Isso, pelo menos, ninguém pode negar ao desflorestamento. A sensação de perda que ele provoca está dando às árvores uma atenção que, antes, quando pareciam donas do planeta, por mais que merecessem, elas não recebiam. Três anos atrás, o geneticista David Suzuki fez, com o escritor de temas científicos Wayne Grady, a biografia de um pinheiro. Não de um pinheiro qualquer, mas de um Pseudotsuga menziessi específico ,com 50 metros de altura e cinco metros de circunferência, que vive atrás de sua casa, no Canadá. Suzuki, embora seja, por formação, zoólogo, famoso por suas pesquisas com a mosca da fruta, tratou de decifrar as linhas vitais dessa “façanha” vegetal, desde o provável incêndio espontâneo em que sua semente eclodiu há mais de 400 anos – quando “William Shakespeare ainda estava escrevendo Rei Lear” – até a morte natural, daqui a dois ou três séculos, quando talvez alguém reconheça em brotos de cicuta, crescendo em linha reta no chão da floresta, a herança do tronco que apodreceu.
Está na moda tratar árvores com respeito, pelo menos em livros. O inglês Thomas Pakenham corre o mundo com sua câmera Linhof de grande formato, para retratar as “notáveis” em qualquer continente, como um fotógrafo de celebridades. Aqui, o engenheiro florestal Harri Lorenzi está na quinta edição de “Árvores Brasileiras”, catálogo que ele começou a juntar na época em que precisava de argumentos para convencer proprietários de canaviais, no interior de São Paulo, a recompor suas matas ciliares com mudas nativas.

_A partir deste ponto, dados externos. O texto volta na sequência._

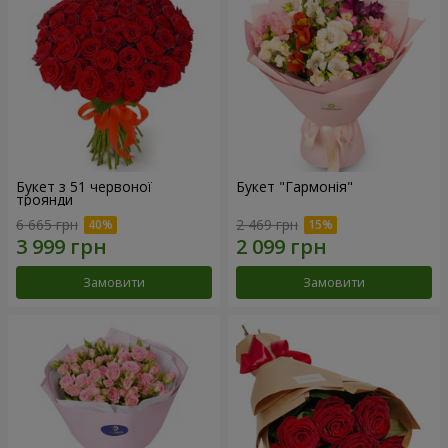
Букет з 51 червоної
Букет "Гармонія"
троянди
6 665 грн
2 469 грн
Замовити
Замовити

Meses atrás, com “Árvores da Amazônia-Brasil”, o fotógrafo Silvestre Silva conseguiu resumir em menos de 250 páginas tudo o que nunca aparece nas notícias sobre o desmatamento da região. Os recordes de derrubada conseguem, no máximo, apresentar à opinião pública as cicatrizes na floresta, quando vêm ilustrados por imagens aéreas da massa verde de copas indistintas. Silva vai mais longe. Revela o que jaz embaixo dessas estatísticas. São, por exemplo, acariquanas, berós, carapanaúbas, coataquiáuas, cumarus, morototós, mungubas, paricás, quarubas ou tauarís. Em pessoa. Apresentados, um a um, no esplendor de sua forma, como árvores que o Brasil perde diariamente, sem saber sequer que existem. Perder uma só espécie de árvore, segundo Flannery, “é uma tragédia”. Um tipo de tragédia que nunca foi tão fácil achar nas livrarias.